Harga perak dari PT Aneka Tambang Tbk (Antam) mengalami penurunan pada Kamis, 30 April 2026. Penurunan ini terjadi meskipun harga perak dunia mengalami lonjakan. Mengacu pada laman logammulia.com, harga perak Antam turun Rp 850 menjadi Rp 46.300, dari harga sebelumnya yang mencapai Rp 47.150.

Pergerakan Harga Perak Antam

Antam menawarkan berbagai produk perak, termasuk batangan seberat 250 gram dan 500 gram, serta perak butiran murni dengan kadar 99,95%. Untuk perak batangan seberat 250 gram, harga yang ditawarkan adalah Rp 12.100.000, sedangkan perak batangan seberat 500 gram dijual seharga Rp 23.275.000.

Harga Perak Dunia dan Faktor Penyebab

Berdasarkan data dari tradingeconomics, harga perak dunia melonjak 1% menjadi USD 72,02. Meskipun demikian, harga perak dunia berada di level terendah dalam tiga minggu terakhir, disebabkan oleh meningkatnya biaya energi yang memperburuk kekhawatiran inflasi. Hal ini juga mendorong spekulasi bahwa bank sentral mungkin perlu menaikkan suku bunga.
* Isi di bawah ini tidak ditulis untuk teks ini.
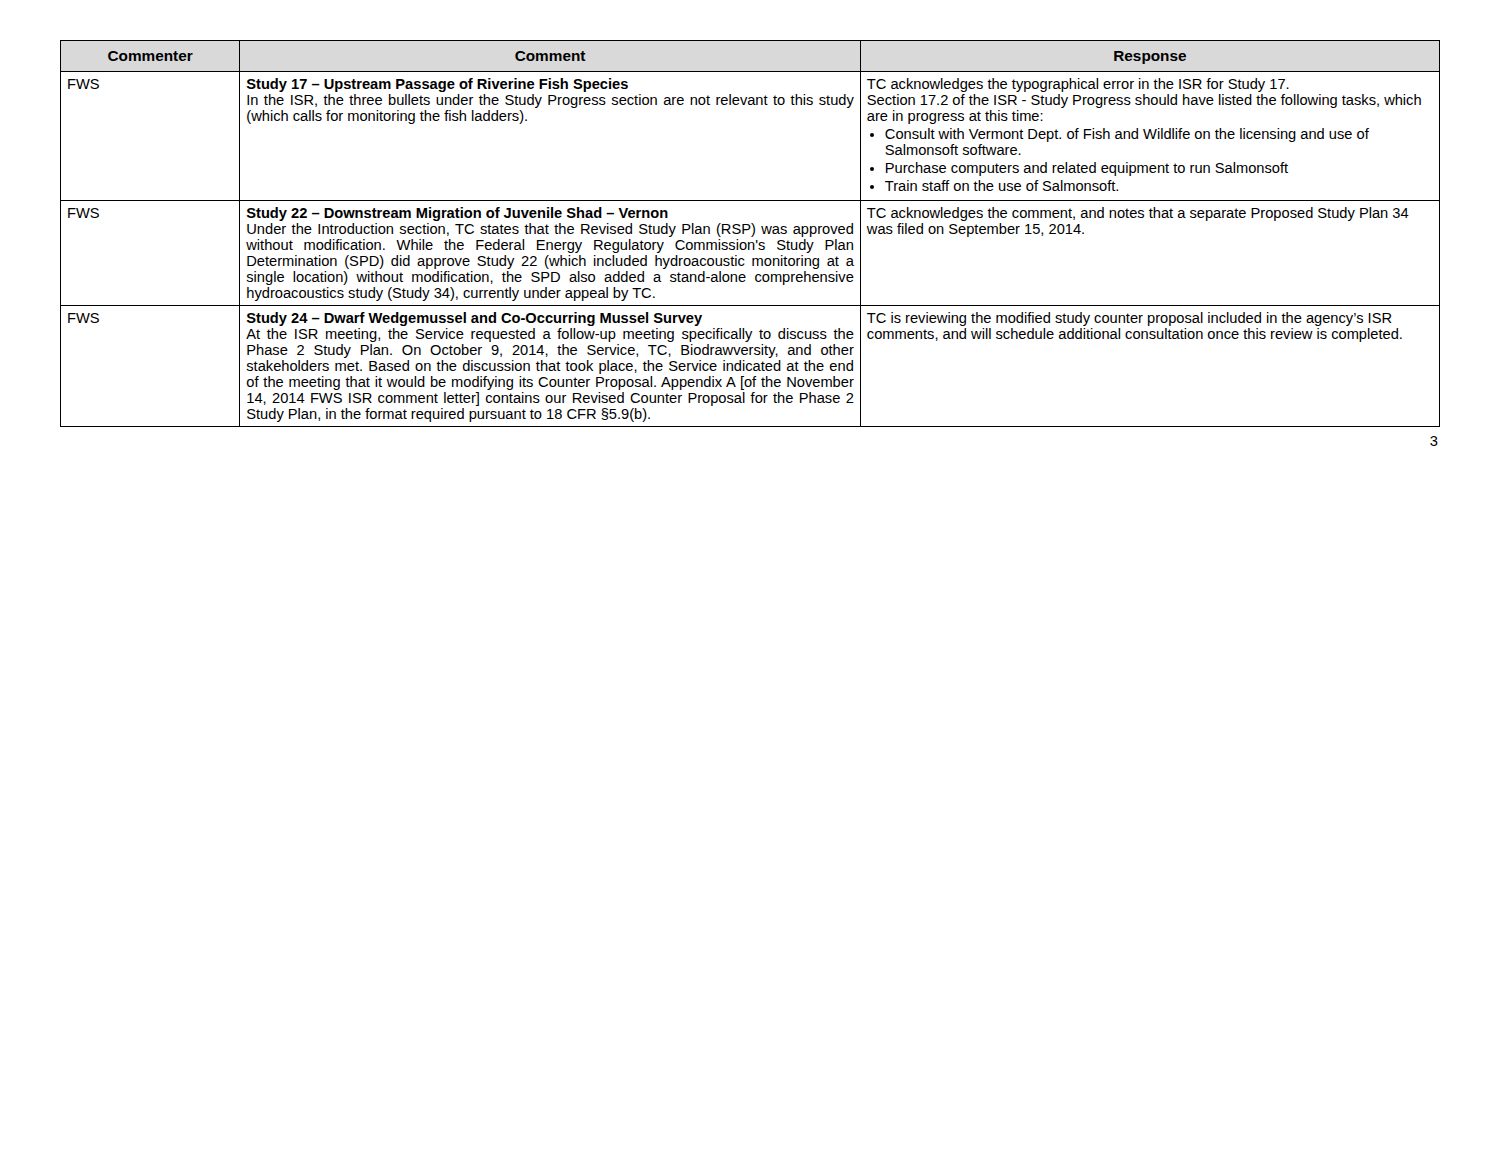| Commenter | Comment | Response |
| --- | --- | --- |
| FWS | Study 17 – Upstream Passage of Riverine Fish Species In the ISR, the three bullets under the Study Progress section are not relevant to this study (which calls for monitoring the fish ladders). | TC acknowledges the typographical error in the ISR for Study 17. Section 17.2 of the ISR - Study Progress should have listed the following tasks, which are in progress at this time: Consult with Vermont Dept. of Fish and Wildlife on the licensing and use of Salmonsoft software. Purchase computers and related equipment to run Salmonsoft Train staff on the use of Salmonsoft. |
| FWS | Study 22 – Downstream Migration of Juvenile Shad – Vernon Under the Introduction section, TC states that the Revised Study Plan (RSP) was approved without modification. While the Federal Energy Regulatory Commission's Study Plan Determination (SPD) did approve Study 22 (which included hydroacoustic monitoring at a single location) without modification, the SPD also added a stand-alone comprehensive hydroacoustics study (Study 34), currently under appeal by TC. | TC acknowledges the comment, and notes that a separate Proposed Study Plan 34 was filed on September 15, 2014. |
| FWS | Study 24 – Dwarf Wedgemussel and Co-Occurring Mussel Survey At the ISR meeting, the Service requested a follow-up meeting specifically to discuss the Phase 2 Study Plan. On October 9, 2014, the Service, TC, Biodrawversity, and other stakeholders met. Based on the discussion that took place, the Service indicated at the end of the meeting that it would be modifying its Counter Proposal. Appendix A [of the November 14, 2014 FWS ISR comment letter] contains our Revised Counter Proposal for the Phase 2 Study Plan, in the format required pursuant to 18 CFR §5.9(b). | TC is reviewing the modified study counter proposal included in the agency’s ISR comments, and will schedule additional consultation once this review is completed. |
3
Situasi di Timur Tengah, termasuk pernyataan Presiden Amerika Serikat Donald Trump mengenai blokade angkatan laut terhadap Iran, turut mempengaruhi pasar global. Ketegangan ini membuat pelaku pasar mulai mempertimbangkan kemungkinan kenaikan suku bunga pada tahun 2027, menggantikan harapan akan pemotongan suku bunga tahun ini.
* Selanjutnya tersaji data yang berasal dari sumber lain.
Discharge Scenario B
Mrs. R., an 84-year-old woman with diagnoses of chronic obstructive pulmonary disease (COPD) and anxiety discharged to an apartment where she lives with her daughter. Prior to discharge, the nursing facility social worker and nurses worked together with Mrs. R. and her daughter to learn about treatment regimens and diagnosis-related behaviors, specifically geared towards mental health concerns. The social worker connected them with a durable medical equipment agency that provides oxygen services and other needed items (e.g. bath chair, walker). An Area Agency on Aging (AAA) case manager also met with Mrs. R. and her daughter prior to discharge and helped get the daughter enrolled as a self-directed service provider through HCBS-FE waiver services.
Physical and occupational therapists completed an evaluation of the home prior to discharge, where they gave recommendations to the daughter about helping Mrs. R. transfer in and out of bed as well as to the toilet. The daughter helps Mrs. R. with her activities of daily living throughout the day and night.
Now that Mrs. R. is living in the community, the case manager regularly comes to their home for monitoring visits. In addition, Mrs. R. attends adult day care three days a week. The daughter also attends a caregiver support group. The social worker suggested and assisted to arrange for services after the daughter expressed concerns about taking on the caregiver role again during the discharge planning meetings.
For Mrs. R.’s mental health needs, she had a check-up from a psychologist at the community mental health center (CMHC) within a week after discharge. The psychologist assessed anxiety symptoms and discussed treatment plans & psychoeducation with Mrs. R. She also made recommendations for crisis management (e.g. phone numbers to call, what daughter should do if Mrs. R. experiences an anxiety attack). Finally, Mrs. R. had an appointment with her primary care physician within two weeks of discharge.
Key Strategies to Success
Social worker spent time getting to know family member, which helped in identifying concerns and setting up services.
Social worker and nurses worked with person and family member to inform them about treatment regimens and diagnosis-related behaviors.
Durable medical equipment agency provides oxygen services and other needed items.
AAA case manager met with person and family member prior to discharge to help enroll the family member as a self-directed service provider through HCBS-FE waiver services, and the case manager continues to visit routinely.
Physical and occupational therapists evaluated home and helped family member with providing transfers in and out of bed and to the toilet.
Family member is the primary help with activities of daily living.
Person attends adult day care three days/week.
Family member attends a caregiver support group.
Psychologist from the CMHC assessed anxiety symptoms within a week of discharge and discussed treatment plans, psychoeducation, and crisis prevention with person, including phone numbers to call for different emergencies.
Selain itu, harga emas dunia juga mengalami penurunan pada 29 April 2026, setelah Federal Reserve menahan suku bunga acuan. Harga emas spot turun 1,2% menjadi USD 4.541,30 per ounce, sementara kontrak berjangka emas untuk pengiriman Juni terpangkas 1,3% menjadi USD 4.546,20 per ounce. Penurunan ini dipicu oleh ketidakpastian dalam negosiasi perdamaian antara AS dan Iran yang terhenti.

Dengan kondisi ini, pasar menunjukkan skeptisisme terhadap potensi kesepakatan antara AS dan Iran, yang dapat berpengaruh pada tren harga emas di masa mendatang.